At each SNR level, four tracking strategies were tested: tracking along A-lines, the drop-out correction method, the single-seed, quality-guided algorithm and the multiple-seed, quality-guided algorithm. The RF window length of the underlying displacement estimation algorithm (phase zero search) was varied between 1 and 50 cycles. We deemed each experiment a success if more than 90% of the displacement estimates were correct, where ‘correct’ means within a quarter cycle of the known, true value. Although arbitrary, this criterion allows a meaningful comparison of the various tracking algorithms. As expected, at each noise level, there were clear upper and lower bounds on the window lengths that allowed successful recovery of the displacement field. These bounds are plotted in Fig. 12. The area enclosed by the lower and upper bounds provides a measure of each algorithm’s robustness to different SNRs and window lengths. We call this area the effective tracking range. Although the results in Fig. 12 are based on 1% strain, other strain levels produced similar patterns, as did other success thresholds (we tried 75% and 95%).

Fig. 12.

Effective tracking range.
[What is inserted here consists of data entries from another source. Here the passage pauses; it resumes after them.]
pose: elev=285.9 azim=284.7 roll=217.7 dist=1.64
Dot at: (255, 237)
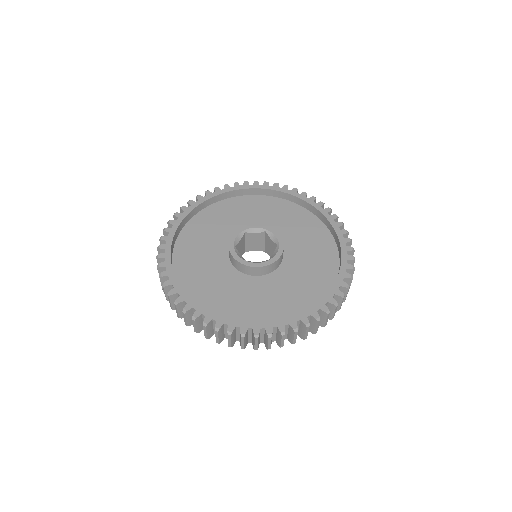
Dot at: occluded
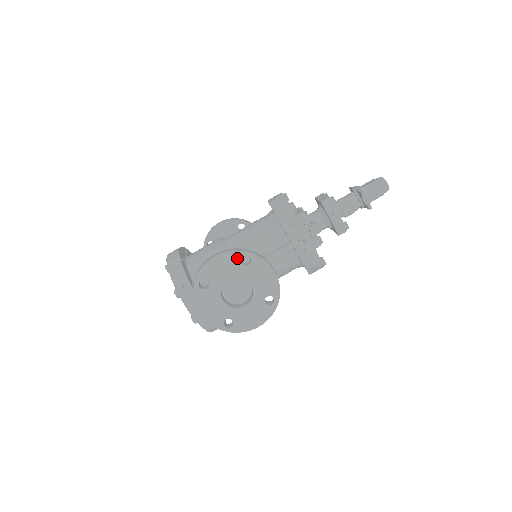
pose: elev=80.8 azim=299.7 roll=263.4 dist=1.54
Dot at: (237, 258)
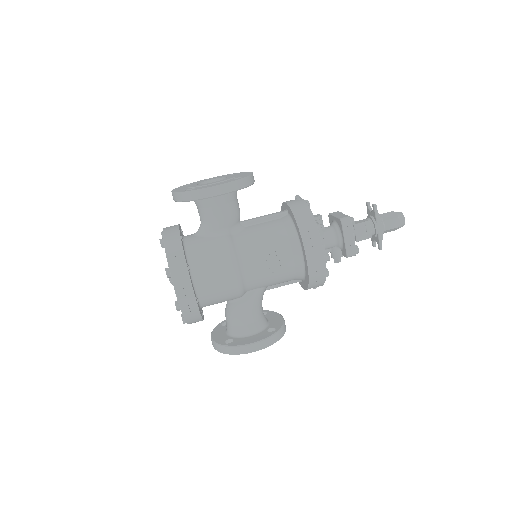
Dot at: occluded
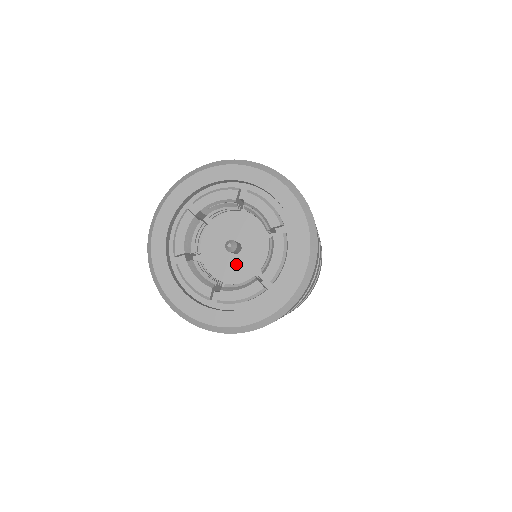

The plot shows upper and lower bounds on window lengths for effective tracking at a number of noise levels. The ±1 standard deviation error bars are based on 20 repetitions.

The simplest strategy, tracking along A-lines, has the smallest effective tracking range. If an estimation error occurs, the method has no mechanism to prevent it from propagating. The single-seed algorithm performs poorly as well. At low SNR levels (below 0 dB), the single seed is often bad, even though it has the highest quality amongst all the grid points. When this happens, tracking fails immediately and never recovers. This is an obvious brittleness of the single seed approach that we have deferred mentioning until now.
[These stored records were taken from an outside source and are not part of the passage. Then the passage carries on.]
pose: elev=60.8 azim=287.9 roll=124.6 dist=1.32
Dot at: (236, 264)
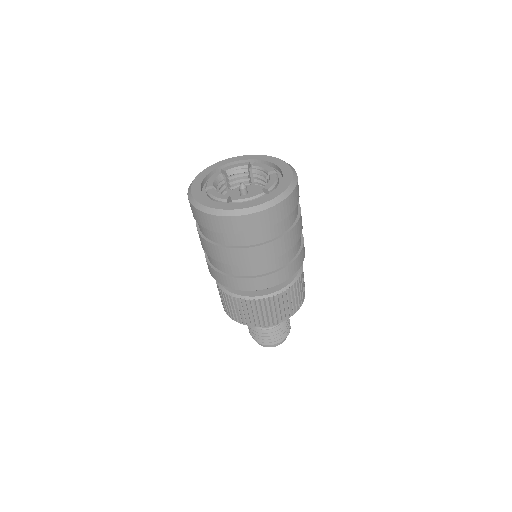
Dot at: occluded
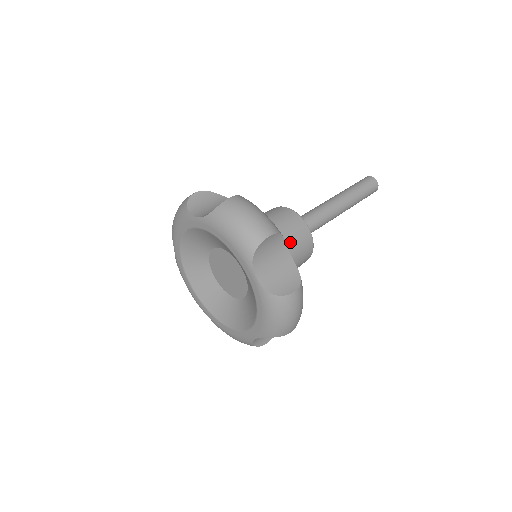
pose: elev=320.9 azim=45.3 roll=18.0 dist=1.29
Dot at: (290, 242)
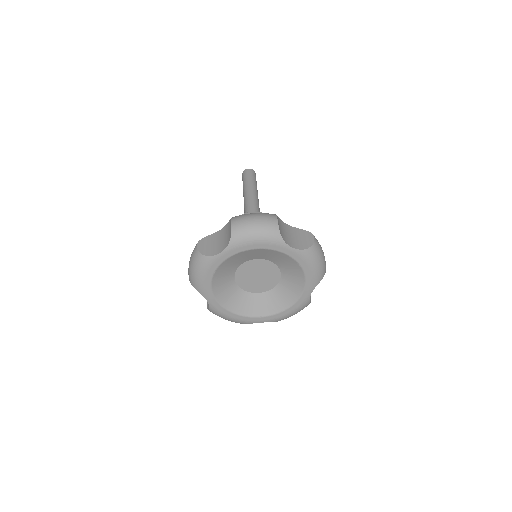
Dot at: occluded
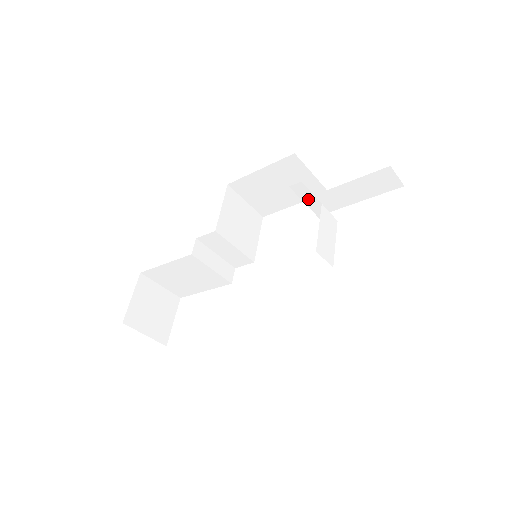
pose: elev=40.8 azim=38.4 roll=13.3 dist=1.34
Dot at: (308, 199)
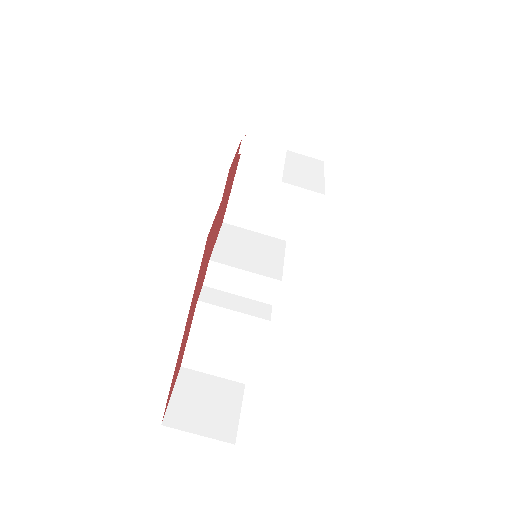
Dot at: (269, 155)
Although the single-seed algorithm is superior to the drop-out correction method in tracking a geometrically irregular region, its weakness lies in its poor tolerance of noise. The latter, on the other hand, is more robust against noise because it searches several previously processed points for the best initial guess at each new point. The fragility of the single-seed algorithm is overcome in its multiple-seed variant. If the region grown from one seed goes wrong, others can still proceed correctly. The multiple-seed algorithm has a comparable effective tracking range to that of the drop-out correction method, with the advantage that it can process disjoint and irregularly shaped regions.

4. Conclusion

Displacement tracking is an algorithmic procedure implicit in the data processing pipelines of all ultrasonic strain imaging systems. Despite playing a large part in the efficiency and stability of the displacement estimation process, previous work on tracking has been tightly interwoven with particular displacement estimation techniques. In this paper, a generic, quality-guided tracking framework has been proposed. It can be integrated with a wide variety of displacement estimation techniques, including correlation maximization and phase zero search. The single-seed algorithm demonstrates the fundamental working mechanism of the quality-guided tracking strategy. The multiple-seed variant greatly enhances the algorithm’s robustness to noise and data discontinuity.
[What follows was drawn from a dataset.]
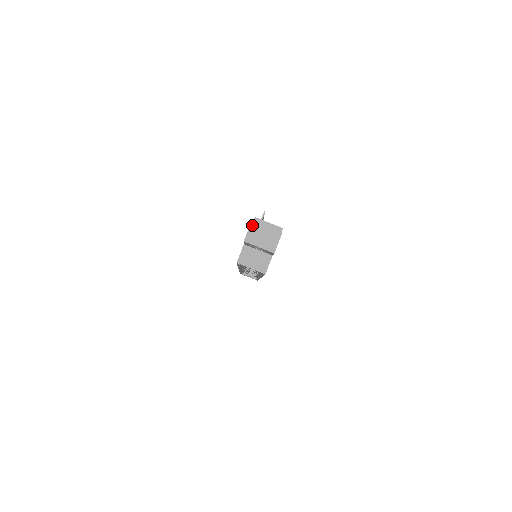
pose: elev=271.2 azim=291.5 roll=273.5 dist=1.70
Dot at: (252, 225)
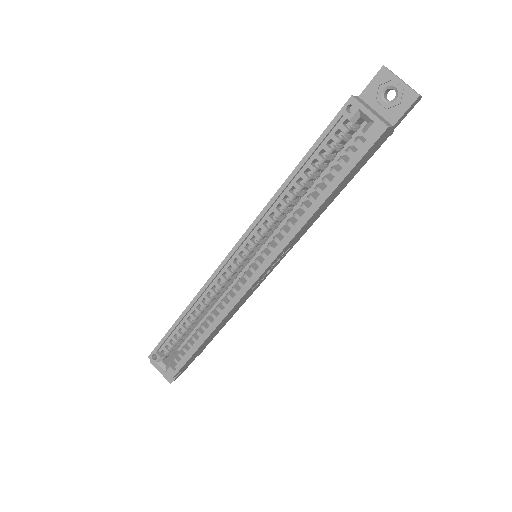
Dot at: occluded
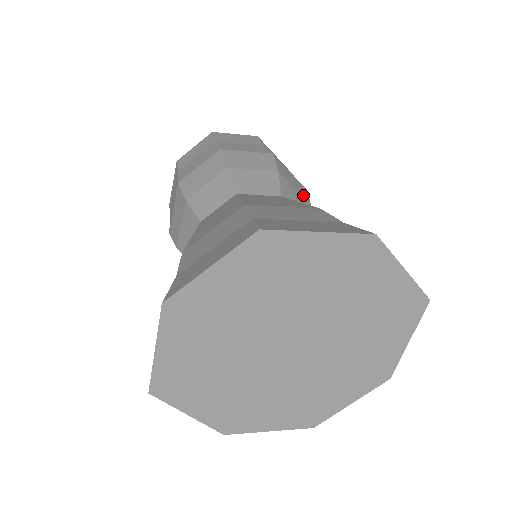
Further research on displacement tracking should explore alternative quality indicators. The measure used in this study, the complex cross-correlation coefficient, was generally effective but less so at low SNR. Alternative approaches, perhaps including a continuity element, might perform better in high noise situations. Another area for further research concerns the size of the RF windows. Sophisticated tracking strategies allow the use of shorter RF windows, and some classes of post-filtering methods (for strain estimation and noise rejection) promise to work particularly well with short windows (Lindop et al., 2008a). Finally, the multiple-seed version of the quality-guided tracking algorithm produces, as a by-product, an approximate segmentation of the frame into regions of continuous displacement. This segmentation could be refined and then used to improve the subsequent calculation of strain. Specifically, differentiation across displacement discontinuities could be avoided, thus eliminating some of the artefacts that commonly affect strain images.